### [Your instructions]
Put the lines of the data, starting at the line containing "Lato web è possibile" and ending at the end of the data, into a Markdown table with the columns Row and Text. Give each line its own numbered row and skip blank lines.

### [Provided information]
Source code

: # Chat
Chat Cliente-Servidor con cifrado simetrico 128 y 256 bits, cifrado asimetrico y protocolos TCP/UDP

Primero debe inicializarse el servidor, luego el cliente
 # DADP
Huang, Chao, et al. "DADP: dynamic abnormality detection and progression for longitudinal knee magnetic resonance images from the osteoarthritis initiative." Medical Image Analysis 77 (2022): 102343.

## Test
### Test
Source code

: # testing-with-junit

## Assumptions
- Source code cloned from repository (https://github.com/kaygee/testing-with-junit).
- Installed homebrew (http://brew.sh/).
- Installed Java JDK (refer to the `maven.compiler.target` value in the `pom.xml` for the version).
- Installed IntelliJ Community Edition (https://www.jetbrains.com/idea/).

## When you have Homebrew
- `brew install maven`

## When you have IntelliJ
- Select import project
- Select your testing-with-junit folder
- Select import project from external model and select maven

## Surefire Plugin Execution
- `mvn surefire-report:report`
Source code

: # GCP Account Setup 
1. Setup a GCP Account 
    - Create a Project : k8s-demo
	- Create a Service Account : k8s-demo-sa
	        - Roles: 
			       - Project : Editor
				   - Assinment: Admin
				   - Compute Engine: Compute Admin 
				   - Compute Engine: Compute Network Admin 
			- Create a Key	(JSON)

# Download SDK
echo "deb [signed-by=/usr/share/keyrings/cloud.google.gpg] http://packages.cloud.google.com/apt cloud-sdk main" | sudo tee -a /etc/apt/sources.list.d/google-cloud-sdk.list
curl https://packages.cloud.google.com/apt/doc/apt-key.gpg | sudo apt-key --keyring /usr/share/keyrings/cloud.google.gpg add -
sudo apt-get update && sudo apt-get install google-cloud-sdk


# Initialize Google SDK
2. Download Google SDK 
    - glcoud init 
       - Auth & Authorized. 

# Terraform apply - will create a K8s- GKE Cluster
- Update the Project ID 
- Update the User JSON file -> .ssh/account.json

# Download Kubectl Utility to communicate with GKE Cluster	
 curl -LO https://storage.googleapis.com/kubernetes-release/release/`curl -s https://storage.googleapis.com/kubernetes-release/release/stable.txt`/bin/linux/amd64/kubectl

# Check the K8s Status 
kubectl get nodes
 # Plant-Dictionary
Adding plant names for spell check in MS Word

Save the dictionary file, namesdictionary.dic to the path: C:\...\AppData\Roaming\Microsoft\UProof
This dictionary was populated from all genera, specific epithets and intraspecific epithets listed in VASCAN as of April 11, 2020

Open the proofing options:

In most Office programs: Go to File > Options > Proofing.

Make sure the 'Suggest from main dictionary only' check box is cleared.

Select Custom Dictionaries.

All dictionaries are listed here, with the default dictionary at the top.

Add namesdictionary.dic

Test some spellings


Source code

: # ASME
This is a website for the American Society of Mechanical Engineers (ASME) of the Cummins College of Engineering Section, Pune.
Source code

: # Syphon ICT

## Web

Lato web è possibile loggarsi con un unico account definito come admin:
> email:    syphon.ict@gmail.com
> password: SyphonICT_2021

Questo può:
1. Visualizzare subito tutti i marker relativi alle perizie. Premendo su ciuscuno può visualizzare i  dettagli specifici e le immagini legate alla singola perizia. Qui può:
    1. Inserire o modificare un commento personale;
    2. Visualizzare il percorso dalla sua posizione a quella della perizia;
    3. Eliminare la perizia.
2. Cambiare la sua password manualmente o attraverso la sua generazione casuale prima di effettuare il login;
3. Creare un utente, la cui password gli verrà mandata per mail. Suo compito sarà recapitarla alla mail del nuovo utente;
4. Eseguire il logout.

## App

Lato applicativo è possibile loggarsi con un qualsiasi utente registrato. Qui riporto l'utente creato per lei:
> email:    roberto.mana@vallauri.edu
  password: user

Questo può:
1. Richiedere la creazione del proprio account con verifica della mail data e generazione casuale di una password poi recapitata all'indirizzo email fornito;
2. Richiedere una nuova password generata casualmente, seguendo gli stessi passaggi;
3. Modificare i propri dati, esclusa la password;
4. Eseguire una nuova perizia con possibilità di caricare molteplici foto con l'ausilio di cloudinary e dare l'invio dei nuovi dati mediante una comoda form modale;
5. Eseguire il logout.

### [Completed task]
| Row | Text |
|---|---|
| 1 | Lato web è possibile loggarsi con un unico account definito come admin: |
| 2 | > email:    syphon.ict@gmail.com |
| 3 | > password: SyphonICT_2021 |
| 4 | Questo può: |
| 5 | 1. Visualizzare subito tutti i marker relativi alle perizie. Premendo su ciuscuno può visualizzare i  dettagli specifici e le immagini legate alla singola perizia. Qui può: |
| 6 |     1. Inserire o modificare un commento personale; |
| 7 |     2. Visualizzare il percorso dalla sua posizione a quella della perizia; |
| 8 |     3. Eliminare la perizia. |
| 9 | 2. Cambiare la sua password manualmente o attraverso la sua generazione casuale prima di effettuare il login; |
| 10 | 3. Creare un utente, la cui password gli verrà mandata per mail. Suo compito sarà recapitarla alla mail del nuovo utente; |
| 11 | 4. Eseguire il logout. |
| 12 | ## App |
| 13 | Lato applicativo è possibile loggarsi con un qualsiasi utente registrato. Qui riporto l'utente creato per lei: |
| 14 | > email:    roberto.mana@vallauri.edu |
| 15 |   password: user |
| 16 | Questo può: |
| 17 | 1. Richiedere la creazione del proprio account con verifica della mail data e generazione casuale di una password poi recapitata all'indirizzo email fornito; |
| 18 | 2. Richiedere una nuova password generata casualmente, seguendo gli stessi passaggi; |
| 19 | 3. Modificare i propri dati, esclusa la password; |
| 20 | 4. Eseguire una nuova perizia con possibilità di caricare molteplici foto con l'ausilio di cloudinary e dare l'invio dei nuovi dati mediante una comoda form modale; |
| 21 | 5. Eseguire il logout. |